Nov 12, 2014

Pesticides blamed for clinical depression in farmers

Seven pesticides, including some that are very common, are triggering clinical depression among US farmers, a 20-year study released by the US National Institutes of Health has indicated.

The study by the National Institutes of Health (NIH) found that farmers who used organochlorines - one of two categories of the seven pesticides - to eradicate insects, weeds, and fungi were up to 90 percent more likely to have been diagnosed with depression. Farmers who employed widely-used fumigants, the other category, were up to 80 percent more likely to suffer from depression. The study was first published last month.

To investigate any connections between depression and pesticide use, the NIH researchers interviewed about 84,000 farmers and spouses of farmers beginning in the mid-1990s.

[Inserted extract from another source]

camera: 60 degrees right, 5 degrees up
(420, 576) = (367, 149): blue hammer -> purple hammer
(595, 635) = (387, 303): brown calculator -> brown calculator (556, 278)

"There had been scattered reports in the literature that pesticides were associated with depression," Dr. Freya Kamel, the lead researcher for the study, told Modern Farmer. "We wanted to do a new study because we had more detailed data than most people have access to."

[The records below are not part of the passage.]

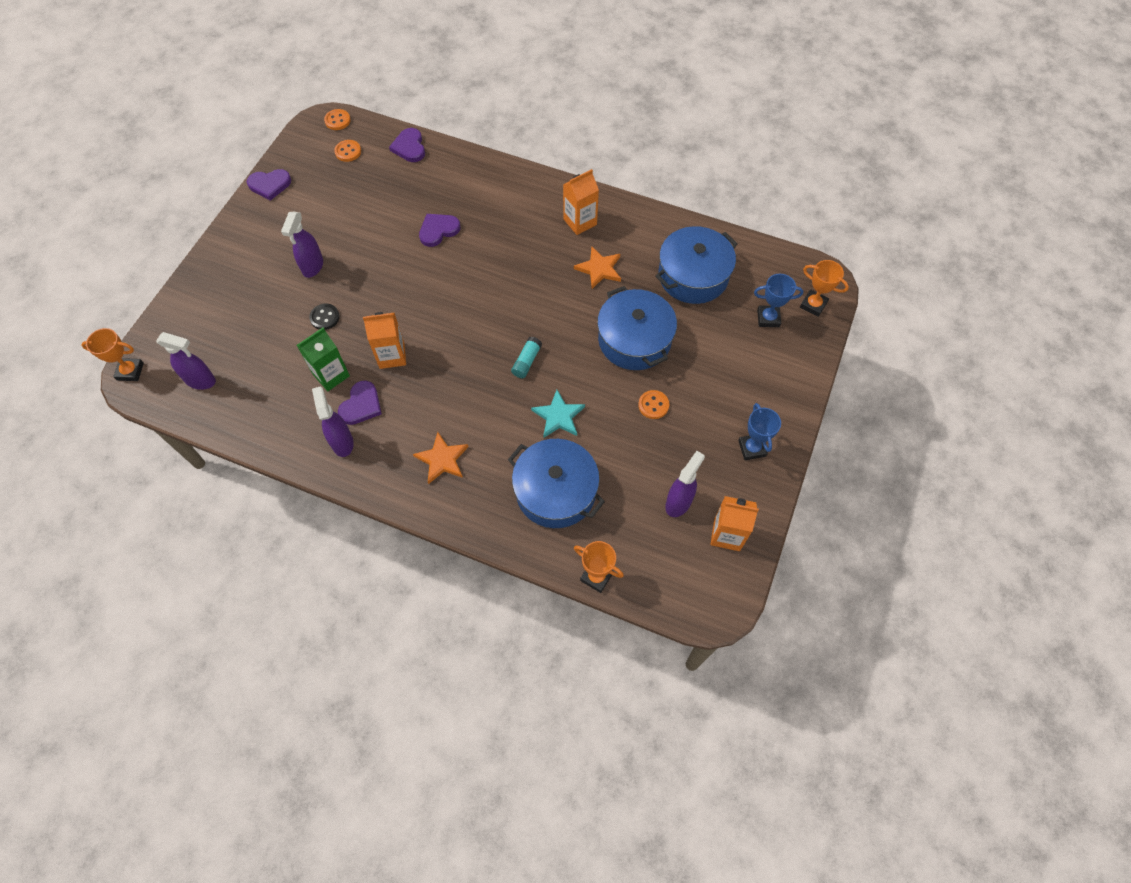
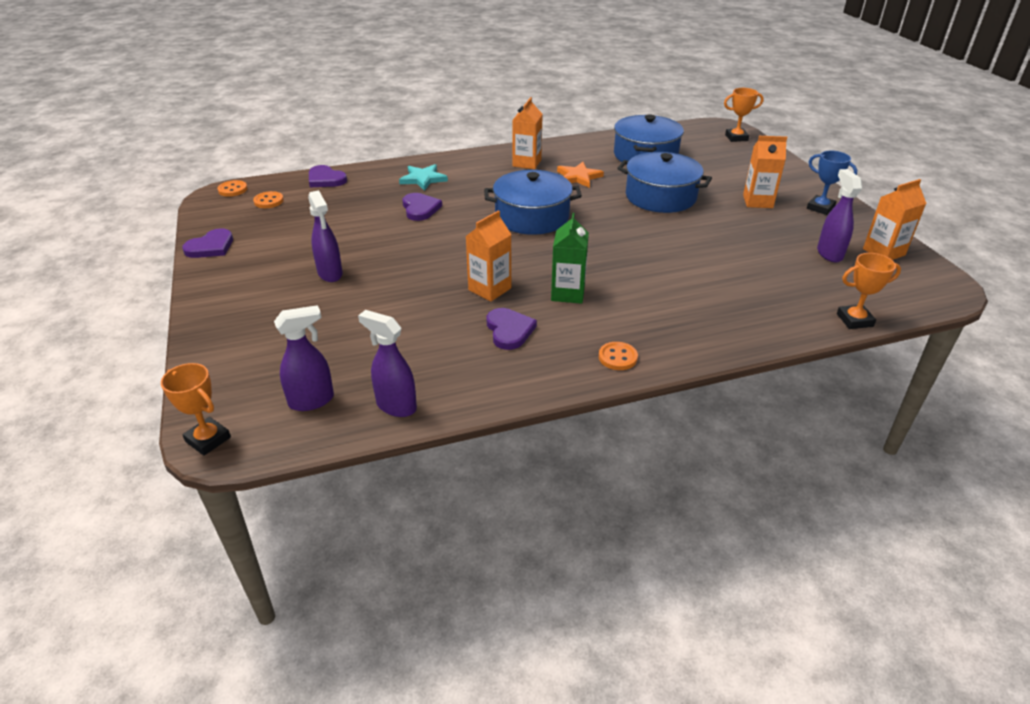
camera: 40 degrees left, 25 degrees down
(130, 371) = (208, 439): orange trophy -> orange trophy turned 75 degrees clockwise
(325, 317) = (389, 297): black button -> none
(331, 375) = (450, 327): green carton -> green carton (568, 293)
(342, 442) = (529, 362): purple spray bottle -> purple spray bottle (396, 406)
(438, 230) = (420, 209): purple heart -> purple heart turned 150 degrees clockwise
(442, 459) = (632, 324): orange star -> none
(526, 361) = (605, 240): turquoise glue stick -> none
(555, 491) = (746, 293): blue pot -> blue pot (532, 217)
(558, 416) = (677, 255): turquoise star -> turquoise star (423, 179)
(653, 405) = (728, 219): orange button -> orange button (617, 357)
(708, 402) = (757, 201): none -> orange carton
(768, 318) = (722, 153): blue trophy -> none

One common pesticide among the seven analyzed by NIH was malathion, used by 67 percent of the farmers involved in the study. Malathion is banned in Europe.

The researchers found that only 8 percent of farmers surveyed said they has sought treatment for depression, which is below the 10 percent of Americans who have reached out for professional help.

"We didn't have to deal with overreporting [of depression] because we weren't seeing that," Kamel told Modern Farmer.

Still, seeking treatment for depression is not the same as actually suffering from it.